Bazılarınız buraya kadar hemfikir olabilir, fakat bizler iletişimin ne olduğunu bildiğimize emin miyiz ? Düşünme, akletme ve konuşma becerisine sahip akil varlıklar olarak insanlar arası etkileşimin akli çıkarımlara dayandığını ve bütün iletişimin kelimelerle yada sözel ifadelerle yapıldığını düşünmeye eğilimliyiz. Fakat sözel iletişim aslında genel iletişimimizin çok küçük bir kısmını oluşturur.
Mehrabian iletişim modeline göre, mesajımızın sadece % si konuştuğumuz kelimelerle iletilir. Profesör Albert Mehrabian’ın bulgularının gösterdiği kadarıyla mesajımızın % 7 si kelimelerle, % 38’i ses tonumuzla, % 55’i de yüz ifademizle iletilir.
Bu istatistikte şöyle bir vurucu gerçek vardır ki kelimelerle ifade edilebilecek en mantıklı mesajı dahi göndersek karşı tarafa eğer iletişimdeki diğer öğeler doğru kurgulanmamışsa, mesajımız karşıdaki kişi tarafından doğru çözümlenmeyecek ve anlaşılamayacaktır.
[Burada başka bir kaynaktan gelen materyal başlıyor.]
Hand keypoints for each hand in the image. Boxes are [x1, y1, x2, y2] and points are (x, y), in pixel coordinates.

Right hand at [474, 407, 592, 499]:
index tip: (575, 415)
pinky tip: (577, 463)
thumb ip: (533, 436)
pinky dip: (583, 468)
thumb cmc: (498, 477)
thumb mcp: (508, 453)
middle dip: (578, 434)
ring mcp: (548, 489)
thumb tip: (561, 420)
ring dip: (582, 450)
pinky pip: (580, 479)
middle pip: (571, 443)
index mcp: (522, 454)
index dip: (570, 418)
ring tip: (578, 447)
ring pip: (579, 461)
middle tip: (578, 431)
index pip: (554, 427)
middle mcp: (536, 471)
Eminim ki sizler de doğru anlaşılmadığından ve hakettiği şekilde muamele görmediğini, terfi edemediğini, muhatap alınmadığını düşünen bir çok kişi ile karşılaşmışsınızdır. Görüyorsunuz ki durumun sebebi işte budur !
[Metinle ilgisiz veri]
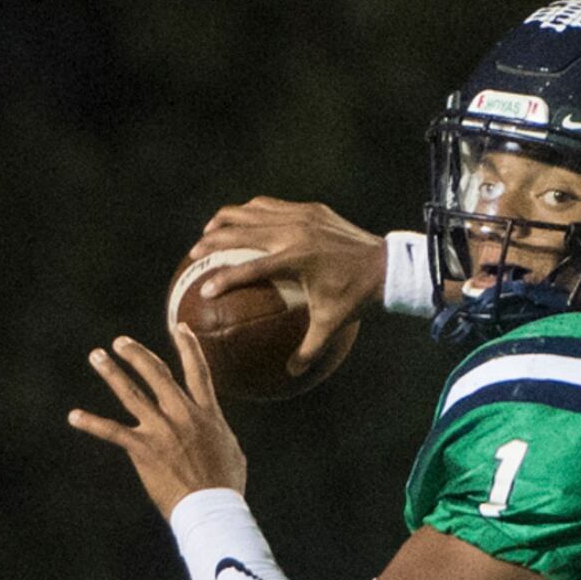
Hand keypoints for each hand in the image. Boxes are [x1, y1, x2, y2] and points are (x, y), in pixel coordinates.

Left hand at [68, 326, 248, 516]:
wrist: (212, 508)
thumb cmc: (226, 486)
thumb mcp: (231, 450)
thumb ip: (218, 431)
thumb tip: (216, 428)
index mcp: (207, 414)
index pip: (198, 371)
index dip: (189, 347)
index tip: (180, 328)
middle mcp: (182, 415)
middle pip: (157, 373)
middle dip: (137, 354)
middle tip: (121, 342)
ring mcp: (161, 430)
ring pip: (131, 393)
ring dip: (112, 372)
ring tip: (98, 356)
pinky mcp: (143, 449)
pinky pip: (112, 432)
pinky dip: (91, 423)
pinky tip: (74, 416)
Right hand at [184, 197, 385, 375]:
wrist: (386, 265)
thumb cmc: (357, 298)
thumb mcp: (331, 325)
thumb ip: (308, 349)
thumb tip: (291, 374)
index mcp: (294, 259)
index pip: (247, 268)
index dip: (222, 279)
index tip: (202, 291)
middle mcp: (293, 232)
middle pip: (238, 231)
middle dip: (211, 241)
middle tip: (194, 254)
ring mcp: (301, 216)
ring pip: (251, 210)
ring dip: (226, 220)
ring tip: (210, 232)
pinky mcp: (311, 209)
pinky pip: (272, 205)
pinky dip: (252, 212)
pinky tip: (243, 222)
Tamam ama mesajımızın bu şekilde algılanmasının sebebi nedir ? Bunun sebebi tamamen insan beyninin yapısı ile ilgilidir. İnsan beyni üç ana bölümden oluşur. Beynimizin en eski ve en ilkel bölümü cerebellum denilen beyinciktir. Buna aynı zamanda sürüngen beyni de denir. Bilim adamlarına före bu beynin evrimsel yaşı 450 milyon yıldır ve erken dönem sürüngenlerine kadar uzanır. Beyni bu kısmı organizmanın motor fonksiyonlarını yönetir : kaç !, ye !, savaş !, çiftleş ! gibi. Biz iletişim kurduğumuzda bu ilkel beyin karşımızdaki kişinin beden dilini bir fırsat ya da tehdit algısı tespit için dilini tarar. Çünkü bizim uzun evrimsel geçmişimizde, sözel olmayan mesajlar evrimsel tecrübelerimize göre hayatta kalmamız açısından daha kritik olmuştur.
Beynimizin diğer kısmı amigdaladır. Bu kısım duygusal hayatımızı yönetir. Beynin bu kısmı da 70 milyon yıl yaşındadır ve evrimsel geçmişi memelilerin yeryüzünde ilk ortaya çıktığı zamana kadar geri gider. Beynin bu kısmı biz iletişim halindeyken karşımızdakinin yüz ifadelerini, mimiklerini ve tonlamalarını tarar ve mesajın düşmanca mı yoksa arkadaşça mı olduğunu anlamaya çalışır.
Beynimizin son ve en geç bölümü ise neokorteksdir. Konuşmayı, okumayı, yazmanı, hesaplamaları ve akıl yürütmeleri beynimizin bu kısmı ile yaparız. Neokorteksin görece olarak genç bir bölüm olmasının yanında insanların sadece 100 bin yıldır dil yetenekleri vardır ve kelimelerle konuşmayı da 40 bin yıldır sürdürmektedir. Bu açıdan bakılınca beynimizin bize gelen mesajın neden % 7 sini sözel olarak algılama eğiliminde olduğunu anlamak zor değildir. Her ne kadar bizler konuşmada ve düşünmede akli yaratıklar olduğumuzu düşünsekte, algılamada ve kavramada hala ilkel kurallarla hareket etmekteyiz ve fazlasıyla içgüdüseliz.
Profesör Leslie A. Hart’ın söylediği gibi, beyin asla modernize olmamış ve rasyonalleşmemiştir. Yıllar önce yapılmış bir kır evi gibi, renki televizyon sadece orijinal temeli oluşturan ana duvarın üzerinde durmaktadır. Beyin bir çok eski parçanın birleştiği bir sentezdir.
Son olarak diyebiliriz ki, nasıl söylediğimiz mesajımızda her zaman ne söylediğimizden daha önemlidir. Bitirirken tekrar etmekte fayda var, neyi bildiğimiz bizim nereden başladığımızı belirleyebilir belki ama saece nasıl iletişim kurduğumuz nereye ve ne kadar gideceğimize karar verecektir.